Logo The message from HSN was that social interaction is a major driver in consumer purchases.   HSN (and, by the way, if you have not watched HSN lately you really should) uses warm media figures like Queen Latifah to brand their products.  HSN expects Queen Latifah and the other celebrities behind their brands to interact on the set, sometimes for hours, with viewers.   They also make sure that whomever they choose has a powerful back story that connects with their female viewership.

In addition, HSN is engaging their viewers “seamlessly” across all platforms.  That means the Internet, cell phones (cell phone purchases are leading growth) and gaming.  I was particularly impressed by HSN’s use of social gaming on their website to keep consumers involved with


the brand while they are watching and not watching the channel.  The idea is that as long as the consumer is playing an HSN game, they are involved with the brand. 

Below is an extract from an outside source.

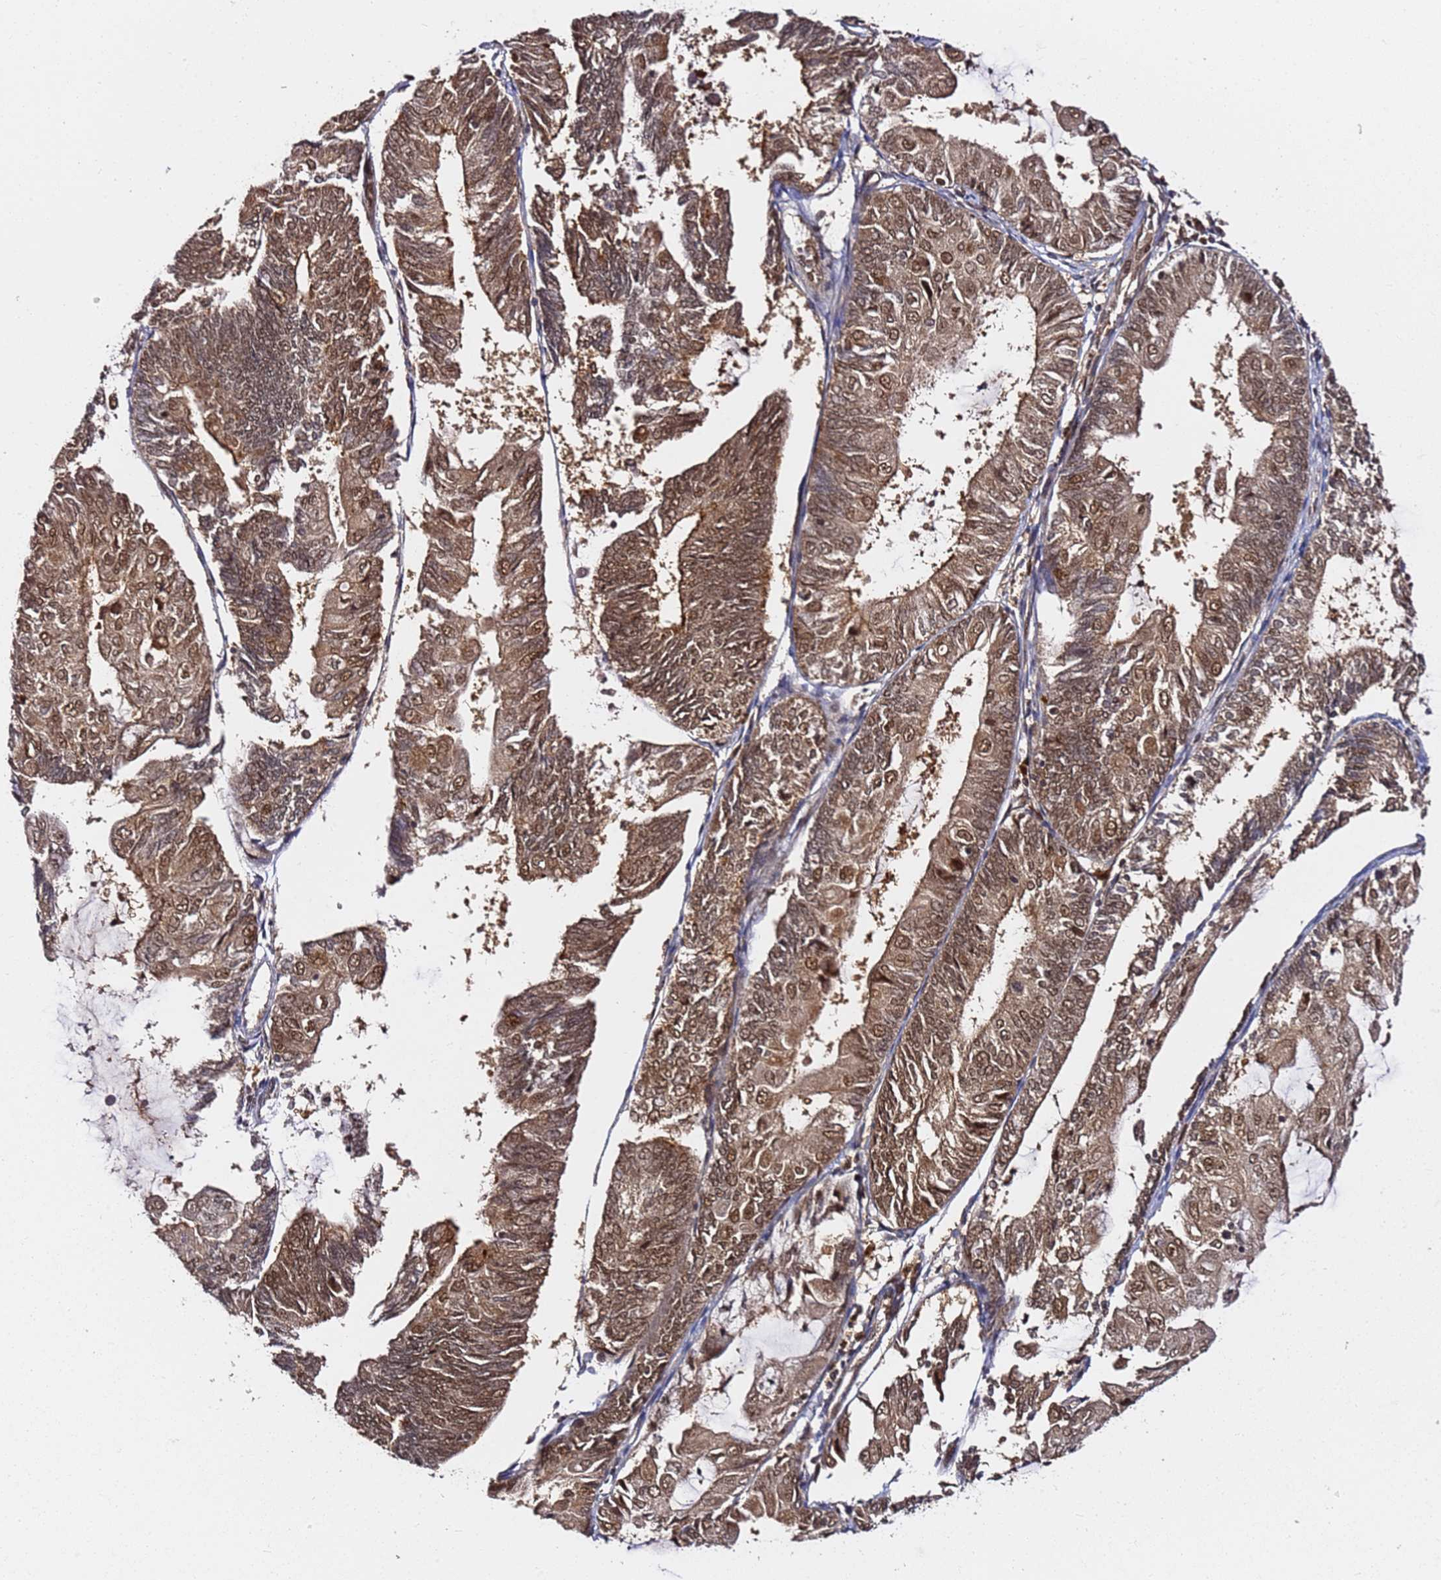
{"staining": {"intensity": "moderate", "quantity": ">75%", "location": "cytoplasmic/membranous,nuclear"}, "tissue": "endometrial cancer", "cell_type": "Tumor cells", "image_type": "cancer", "snomed": [{"axis": "morphology", "description": "Adenocarcinoma, NOS"}, {"axis": "topography", "description": "Endometrium"}], "caption": "Adenocarcinoma (endometrial) stained with DAB (3,3'-diaminobenzidine) immunohistochemistry reveals medium levels of moderate cytoplasmic/membranous and nuclear expression in approximately >75% of tumor cells. (DAB IHC, brown staining for protein, blue staining for nuclei).", "gene": "RGS18", "patient": {"sex": "female", "age": 81}}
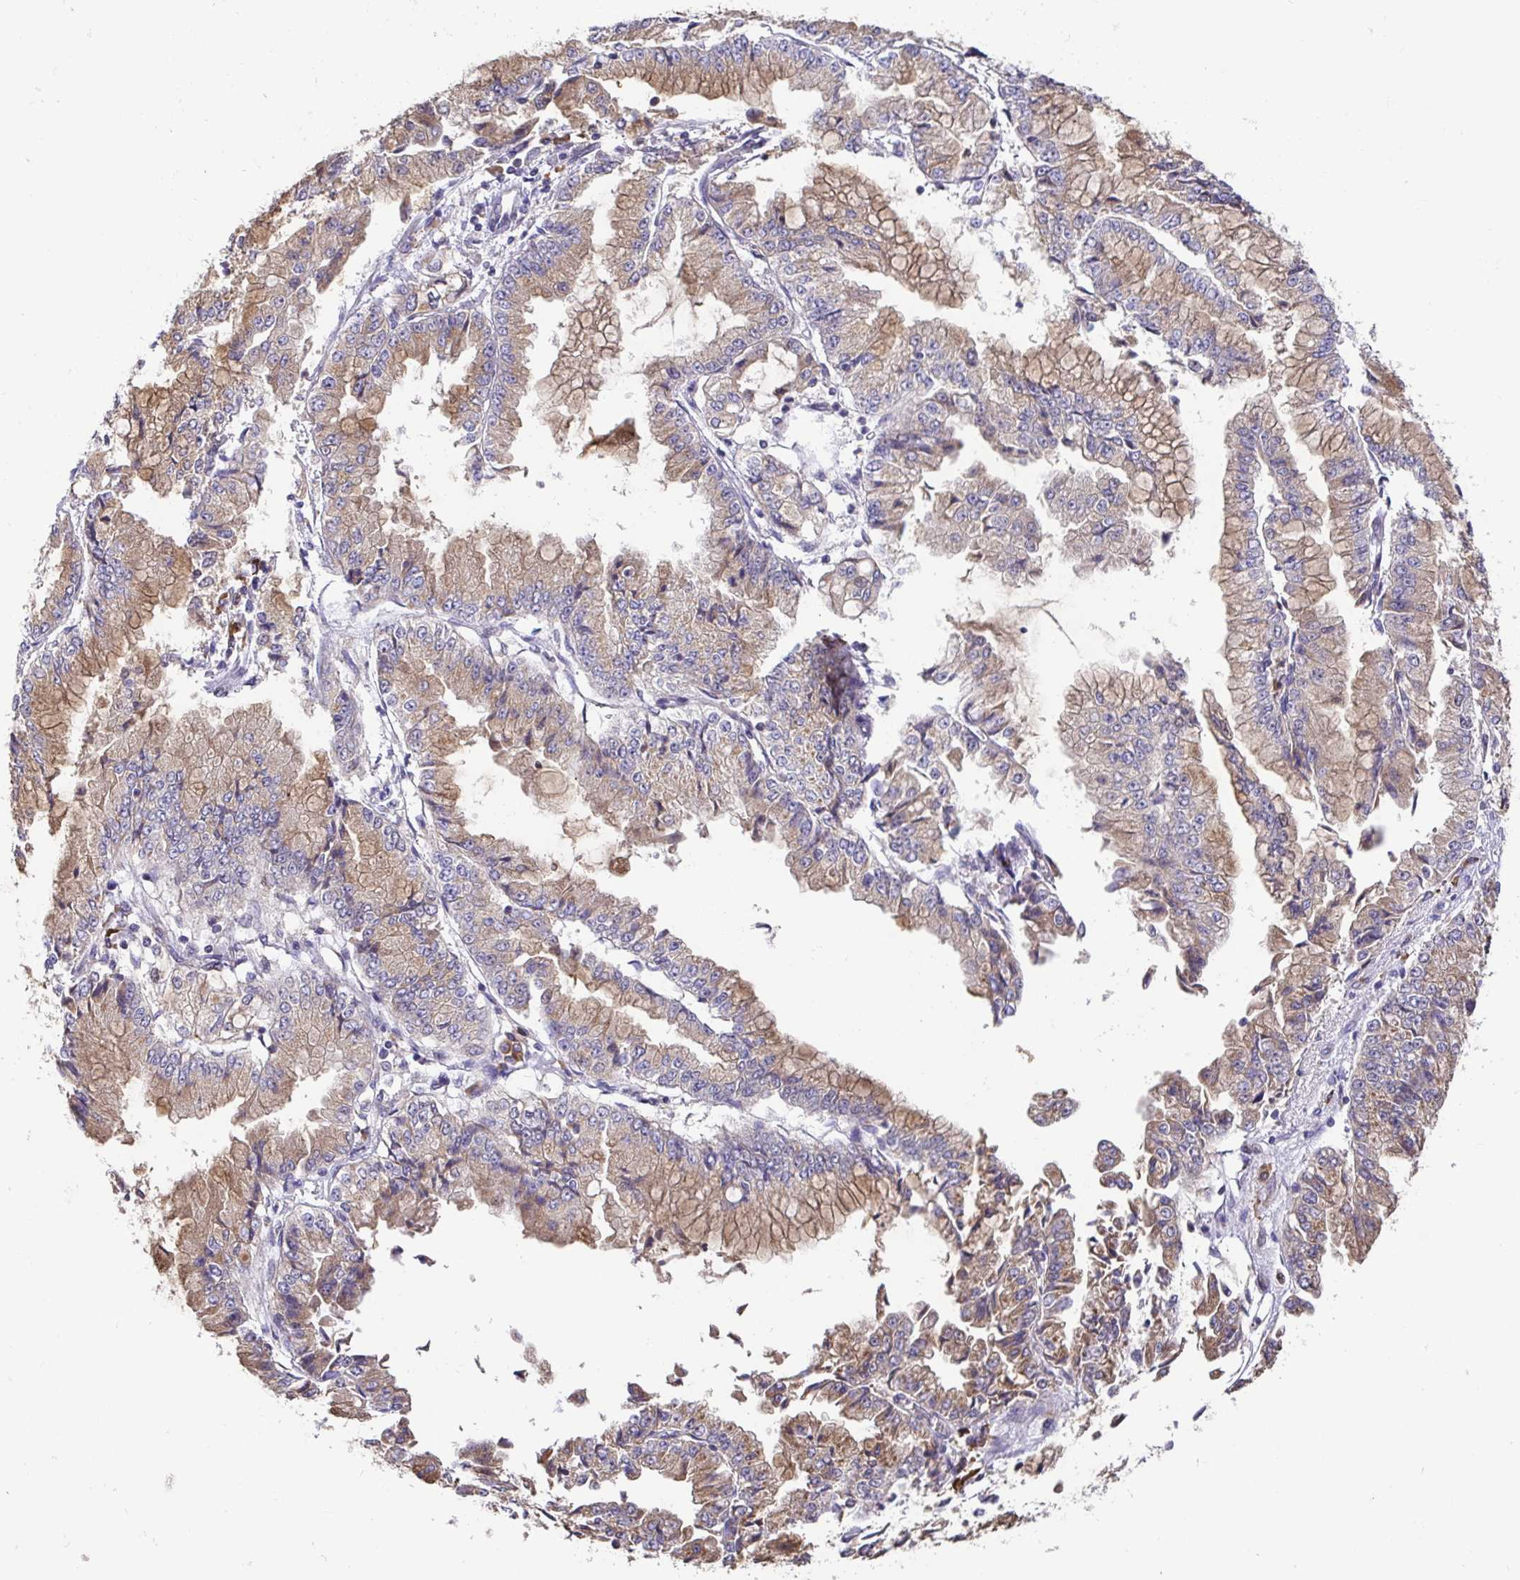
{"staining": {"intensity": "moderate", "quantity": ">75%", "location": "cytoplasmic/membranous"}, "tissue": "stomach cancer", "cell_type": "Tumor cells", "image_type": "cancer", "snomed": [{"axis": "morphology", "description": "Adenocarcinoma, NOS"}, {"axis": "topography", "description": "Stomach, upper"}], "caption": "Immunohistochemistry staining of stomach adenocarcinoma, which reveals medium levels of moderate cytoplasmic/membranous staining in approximately >75% of tumor cells indicating moderate cytoplasmic/membranous protein expression. The staining was performed using DAB (brown) for protein detection and nuclei were counterstained in hematoxylin (blue).", "gene": "ELP1", "patient": {"sex": "female", "age": 74}}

Jeff Fagel from Kmart talked about his company’s use of disruptive marketing to revise their view of their brand.  They wanted to change the inherited way that consumers see Kmart.  They did so by creating a strong back story about Kmart’s use of highly talented and engaged designers to create their brands.  The personal side of the designers was featured as they went about their jobs.  The company got a documentarian to shoot videos that were mini documentaries and completely out of the norm for Kmart in substance and style.  The result has been an increase in the perception of Kmart and its products. 

I unfortunatley had to leave prior Carol Spieckerman's talk.  Carol is one of the sharpest people in the consumer products industry so I will see if I can get her to tell me some of what I missed.   All in all, it was a very valuable day.